▸ **Supplied material**
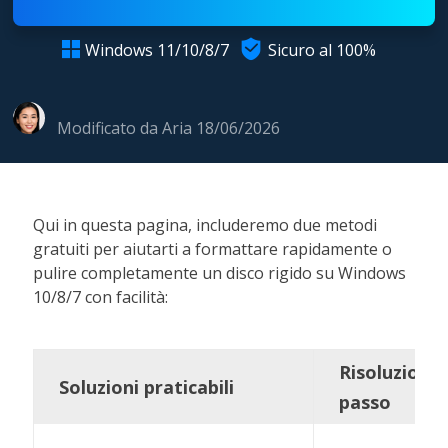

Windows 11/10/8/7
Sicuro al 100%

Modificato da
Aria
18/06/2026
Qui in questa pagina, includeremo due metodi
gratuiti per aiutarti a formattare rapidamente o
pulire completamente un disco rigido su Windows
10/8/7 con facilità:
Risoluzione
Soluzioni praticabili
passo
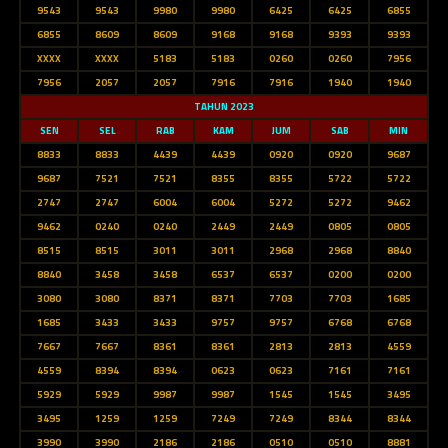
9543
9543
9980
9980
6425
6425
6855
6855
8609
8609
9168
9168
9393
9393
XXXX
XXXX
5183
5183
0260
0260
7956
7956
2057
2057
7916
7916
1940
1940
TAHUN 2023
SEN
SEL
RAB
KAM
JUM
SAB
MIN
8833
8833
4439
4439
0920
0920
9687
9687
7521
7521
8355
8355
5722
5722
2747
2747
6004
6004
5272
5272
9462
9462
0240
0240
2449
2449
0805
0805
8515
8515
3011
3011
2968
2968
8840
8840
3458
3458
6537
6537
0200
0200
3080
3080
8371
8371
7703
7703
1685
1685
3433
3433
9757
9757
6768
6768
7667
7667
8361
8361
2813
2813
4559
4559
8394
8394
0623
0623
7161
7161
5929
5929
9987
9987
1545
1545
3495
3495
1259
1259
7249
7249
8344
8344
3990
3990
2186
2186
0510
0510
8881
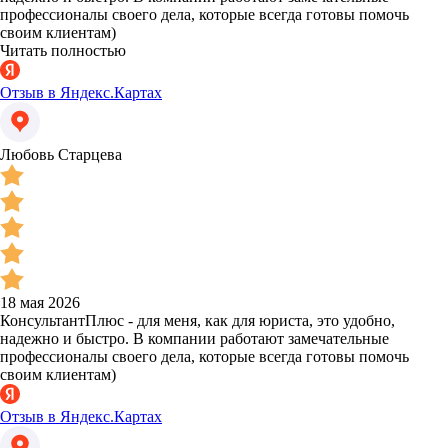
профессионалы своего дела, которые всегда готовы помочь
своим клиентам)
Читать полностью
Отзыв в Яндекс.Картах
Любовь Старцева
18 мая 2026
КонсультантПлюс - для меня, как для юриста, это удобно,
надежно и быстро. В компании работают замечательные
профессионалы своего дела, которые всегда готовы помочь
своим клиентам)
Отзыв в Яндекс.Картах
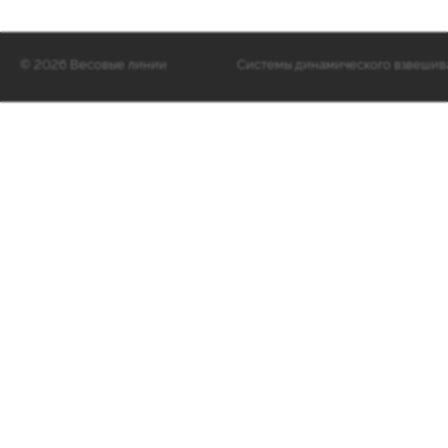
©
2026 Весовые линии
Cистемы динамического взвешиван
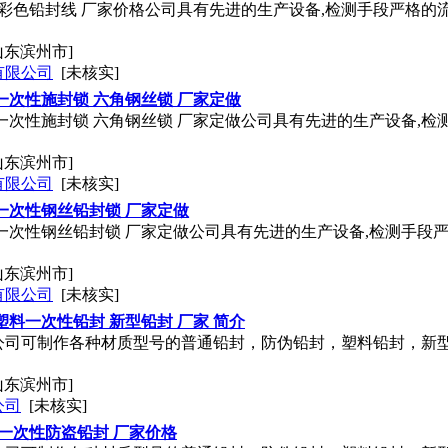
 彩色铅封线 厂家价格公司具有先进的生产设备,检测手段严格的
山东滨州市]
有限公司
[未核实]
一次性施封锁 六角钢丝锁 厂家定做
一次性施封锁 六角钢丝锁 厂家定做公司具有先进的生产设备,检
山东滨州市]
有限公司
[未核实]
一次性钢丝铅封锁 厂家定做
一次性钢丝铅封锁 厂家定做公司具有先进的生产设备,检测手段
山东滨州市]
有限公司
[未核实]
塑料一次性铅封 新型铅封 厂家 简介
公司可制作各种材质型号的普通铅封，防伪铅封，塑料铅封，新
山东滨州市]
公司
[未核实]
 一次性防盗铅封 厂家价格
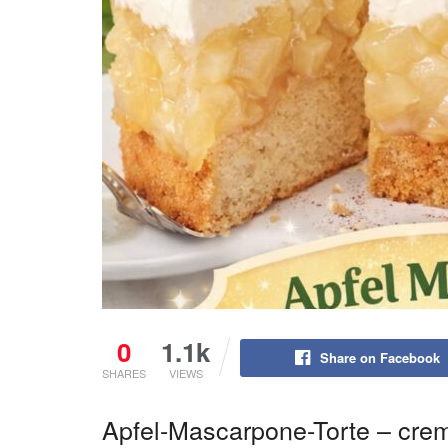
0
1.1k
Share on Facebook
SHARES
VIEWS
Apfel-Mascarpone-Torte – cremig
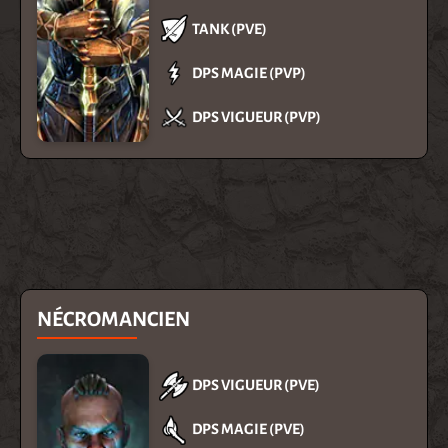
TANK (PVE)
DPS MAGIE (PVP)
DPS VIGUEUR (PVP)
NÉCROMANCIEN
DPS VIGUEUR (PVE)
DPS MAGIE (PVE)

▸ **Your objective**
All lines from the one with "DPS VIGUEUR (PVP)" through the final line above are to be quoted exactly; quote no other line.

▸ **Solved exercise**
DPS VIGUEUR (PVP)
NÉCROMANCIEN
DPS VIGUEUR (PVE)
DPS MAGIE (PVE)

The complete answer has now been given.